You can also get out for failure to adapt type reasons eg inability to regularly maintain physical fitness standards. For the chair force this was just a simple honorable discharge (the normal default status). That may be different now for them and other branches. This still takes time to fulfill though since they'll force you to do extra PT, go to diet courses, might take over a year of failing to even get recommended to get kicked and you'll lose rank and put on shit jobs the whole way down as punishment.

You could also just straight up desert. They usually don't put much effort (now days) into finding people who do this HOWEVER it's like living life with a giant sword shaped warrant over your head and if you ever get picked up somehow you may be spending months in prison. Probably depends if you did anything else and all that stuff. Pretty sure desertion would make it impossible to be legally hired until it's resolved as well. Like it will pop up during initial onboarding at a new job. So you'll be working under the table forever or forced to leave the country.

So yeah, basically all of these are undesirable or extremely hard to pull off scenarios. Most people just end up doing the time. They basically got your ass.

[โ€“] [email protected] 12 points 8 months ago

This is what stopped me from going through with signing up when I was 18. The recruiters kept telling me more and more fanstical jobs I could be doing as the conversation went on until I just stopped believing them, and knowing they could just put me whereever and I wouldn't be able to leave for 4 years was very unappealing.

Side point: They made me take some computerized test in a back room and when I was finished that's when the stories got all fanciful.
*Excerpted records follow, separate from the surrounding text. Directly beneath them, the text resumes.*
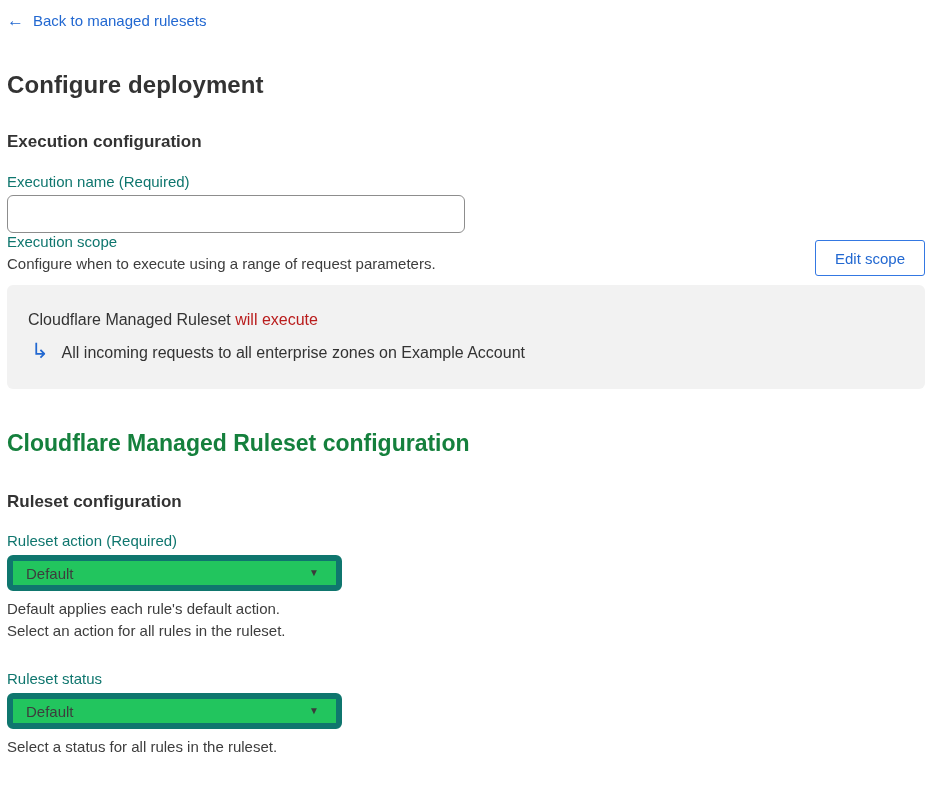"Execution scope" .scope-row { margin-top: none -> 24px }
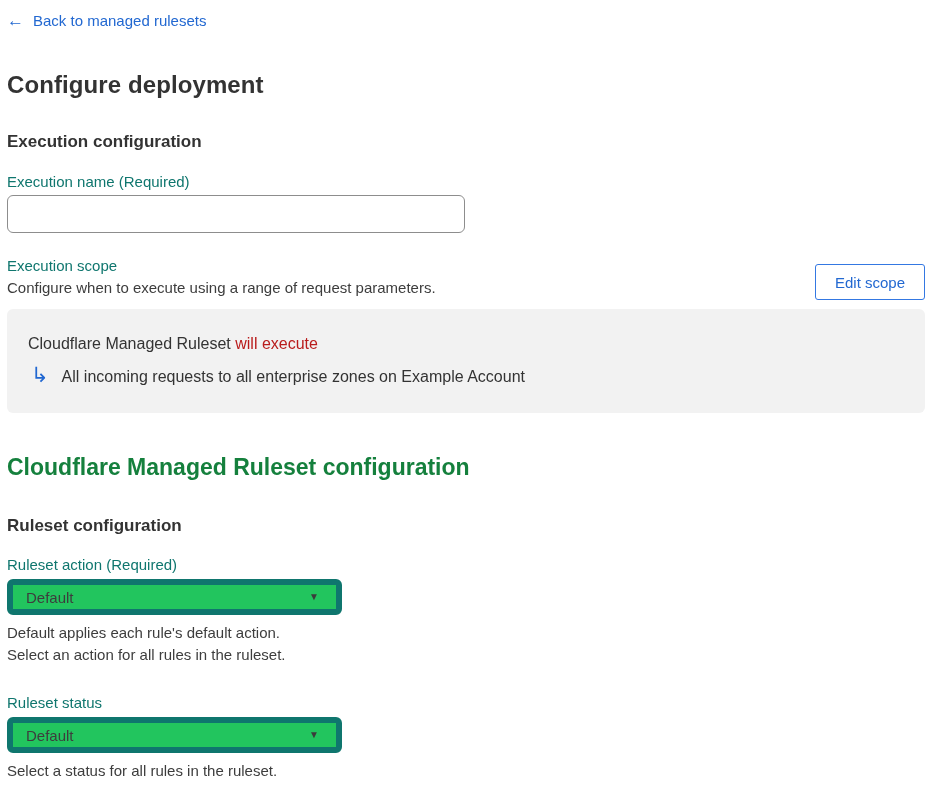"Default" .select-box { background: #22c55e -> #fdba74; border: 6px solid #0f766e -> 1px solid #0f766e }
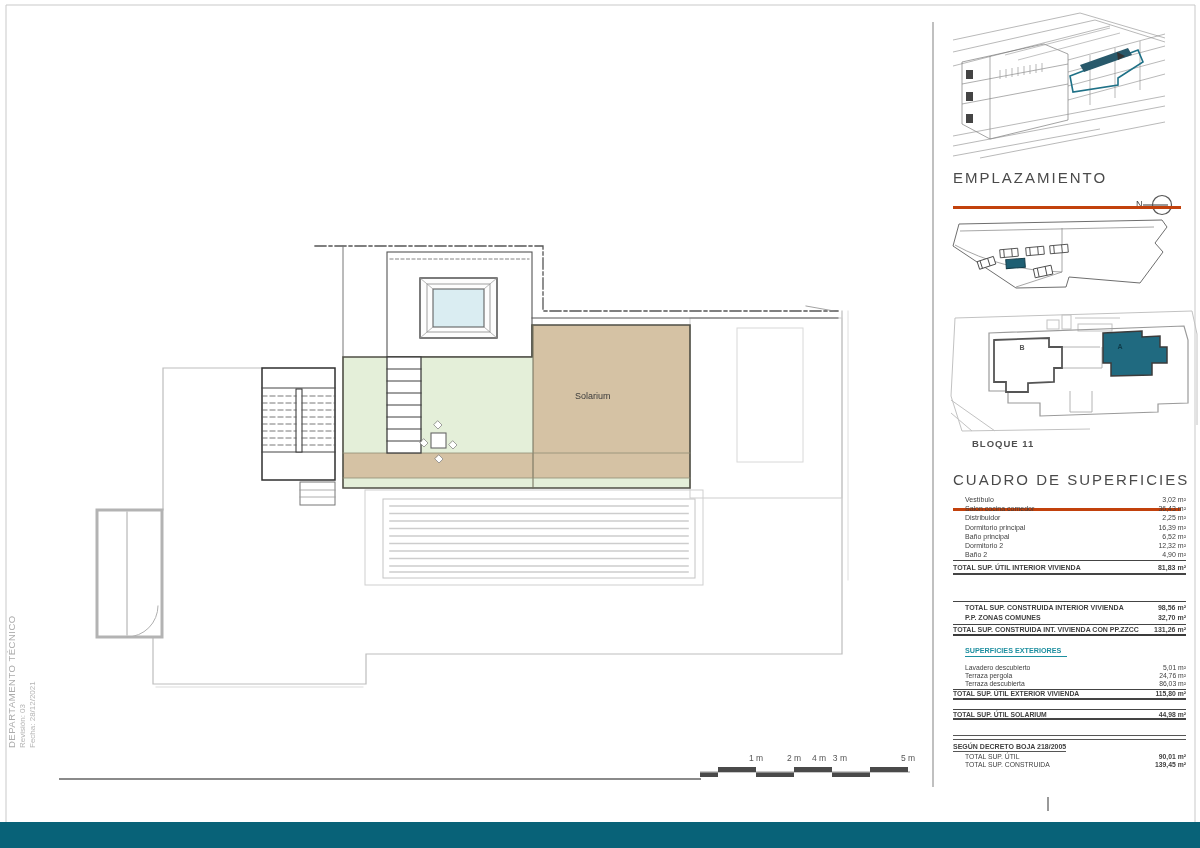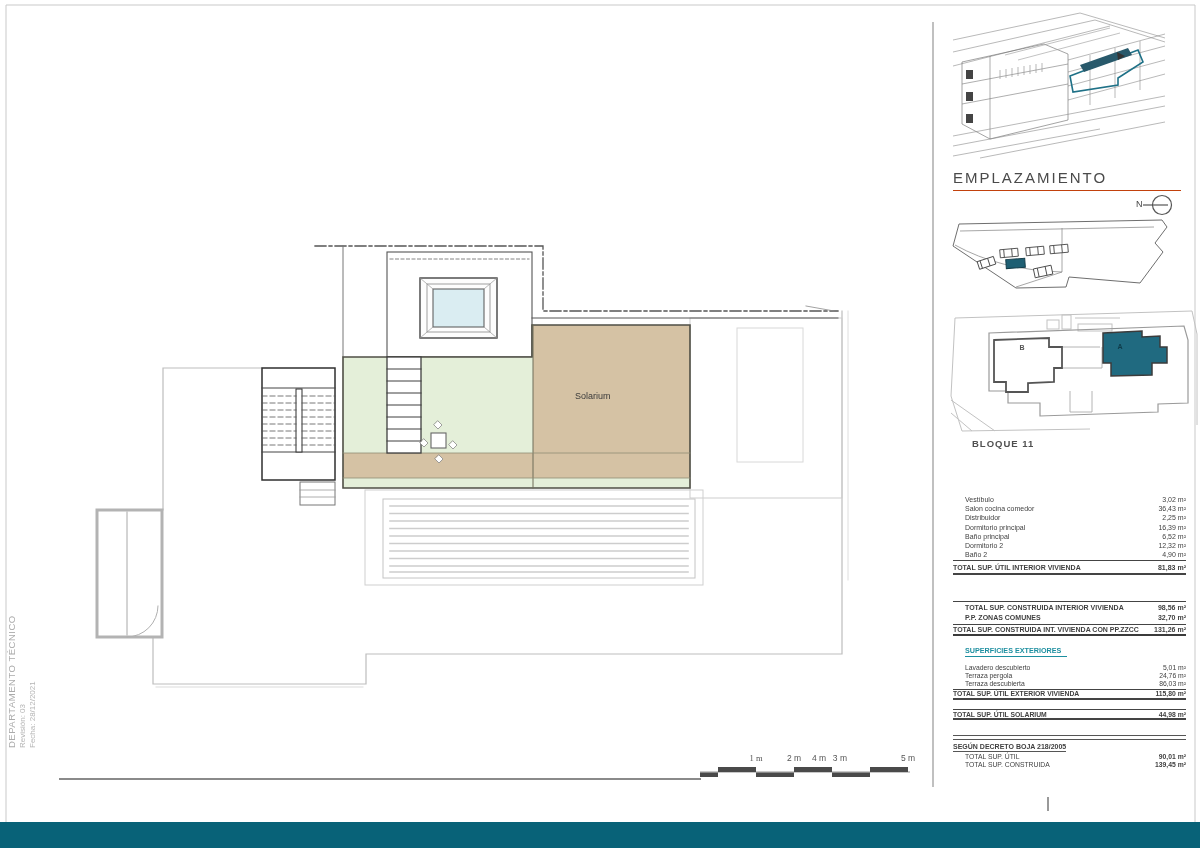"EMPLAZAMIENTO" .section-title { border-bottom: 1px solid #c2410c -> 3px solid #c2410c; padding-bottom: 4px -> 20px }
First they said I could be a nuclear engineer, then they said a cryptographer, then they said I could be in intelligence where I'd be writing the news that the networks run. Each time they had a different job the pay went up and up and up. Once they hit the intelligence thing writing the news and said I'd be making at least 100k I completely stopped believing them, though not that they don't have people writing the news, just that they'd pay some dipshit from the midwest $100k to do it.